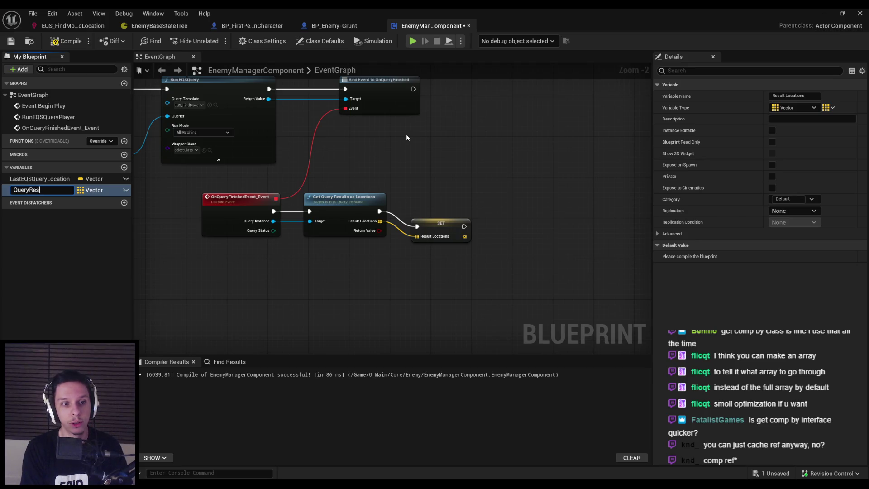
{"action": "type", "text": "ocations"}
{"action": "key", "text": "Return"}
Step: Compile and save the blueprint, nudging the new SET node slightly right
{"action": "scroll", "coordinate": [423, 221], "scroll_direction": "up", "scroll_amount": 2}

PROBLEM DESCRIPTION – If a line in the listing contains "action", it counts. Say how many lines count, with no other words.

YOUR RESPONSE – 3